天使な小悪魔 気付いたが最後の恋の罠

 周囲の評価からいって、笹原を基準に、完全にその枠から埒外にされていた俺が橘を好きになった場合、

 つまり橘の想いを受け入れた場合、その先で起こりうること―――想いを返した瞬間に自然移行される恋人という立場になった際の周りへの影響はおそらく甚大なものになる。

 付き合えばそれなりに楽しいだろう―――性欲を満たしてくれる事に関してはすでに許可をもらっているようなものだからそのオプションもけっこうでかい……―――


 けれど、橘小百合はそれだけ皆に愛される存在で注目の的なのだ。


 当然、パートナーもその対象となりうる。

 楽しそうだからという浮ついた理由だけでは俺はきっと周りからの重圧に負けて、すぐにもその手を離してしまう。

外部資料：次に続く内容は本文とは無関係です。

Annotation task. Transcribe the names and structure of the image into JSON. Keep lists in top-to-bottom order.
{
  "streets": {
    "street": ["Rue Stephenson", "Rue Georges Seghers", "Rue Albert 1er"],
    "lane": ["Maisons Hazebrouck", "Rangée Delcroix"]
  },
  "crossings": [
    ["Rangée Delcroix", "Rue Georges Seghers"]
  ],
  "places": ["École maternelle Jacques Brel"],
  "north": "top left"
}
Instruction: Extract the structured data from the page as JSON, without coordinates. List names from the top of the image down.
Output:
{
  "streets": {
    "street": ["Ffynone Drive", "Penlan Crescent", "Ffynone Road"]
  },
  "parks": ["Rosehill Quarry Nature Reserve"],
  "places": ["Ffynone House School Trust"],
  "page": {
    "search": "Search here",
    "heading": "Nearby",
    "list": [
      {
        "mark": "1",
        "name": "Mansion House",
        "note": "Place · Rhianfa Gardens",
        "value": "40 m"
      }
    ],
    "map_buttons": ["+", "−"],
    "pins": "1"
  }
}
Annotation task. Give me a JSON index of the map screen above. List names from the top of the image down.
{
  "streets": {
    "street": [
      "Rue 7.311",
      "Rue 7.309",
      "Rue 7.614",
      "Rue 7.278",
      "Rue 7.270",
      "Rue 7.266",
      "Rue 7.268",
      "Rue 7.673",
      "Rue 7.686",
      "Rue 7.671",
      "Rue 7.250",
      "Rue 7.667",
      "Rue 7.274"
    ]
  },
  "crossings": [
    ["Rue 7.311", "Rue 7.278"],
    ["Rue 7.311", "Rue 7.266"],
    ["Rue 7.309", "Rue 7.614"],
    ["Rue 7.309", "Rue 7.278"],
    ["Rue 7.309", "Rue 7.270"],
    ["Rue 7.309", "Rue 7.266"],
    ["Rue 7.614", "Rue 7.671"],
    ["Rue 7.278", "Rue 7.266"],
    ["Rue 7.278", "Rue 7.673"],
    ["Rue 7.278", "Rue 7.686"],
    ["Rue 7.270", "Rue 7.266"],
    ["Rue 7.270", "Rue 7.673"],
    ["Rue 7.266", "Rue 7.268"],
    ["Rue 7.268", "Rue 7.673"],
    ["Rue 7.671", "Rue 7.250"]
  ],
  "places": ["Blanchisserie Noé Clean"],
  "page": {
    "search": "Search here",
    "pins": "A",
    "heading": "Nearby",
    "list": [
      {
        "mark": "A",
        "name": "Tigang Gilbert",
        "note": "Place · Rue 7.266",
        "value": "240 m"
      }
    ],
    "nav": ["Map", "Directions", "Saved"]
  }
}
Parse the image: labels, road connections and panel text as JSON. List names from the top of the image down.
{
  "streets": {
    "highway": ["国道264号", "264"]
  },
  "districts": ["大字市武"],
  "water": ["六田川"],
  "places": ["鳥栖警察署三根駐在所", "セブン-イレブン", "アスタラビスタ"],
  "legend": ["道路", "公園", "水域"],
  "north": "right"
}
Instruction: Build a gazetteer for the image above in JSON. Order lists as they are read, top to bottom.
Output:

 ……男として、それはひどくみっともないことだけれど、俺はそこまで自分に自信がない。


 乗り越えようという気概を抱けるほど、橘に惚れているとも、まだ……。



(……迷うのも、楽じゃない)



 周りからすれば贅沢な悩みでも、和也自身はそれで浮かれているわけでは微塵もない。

 内実を知らずとも、築かれた他人からの評価は決して無視できないほど大きいのだ。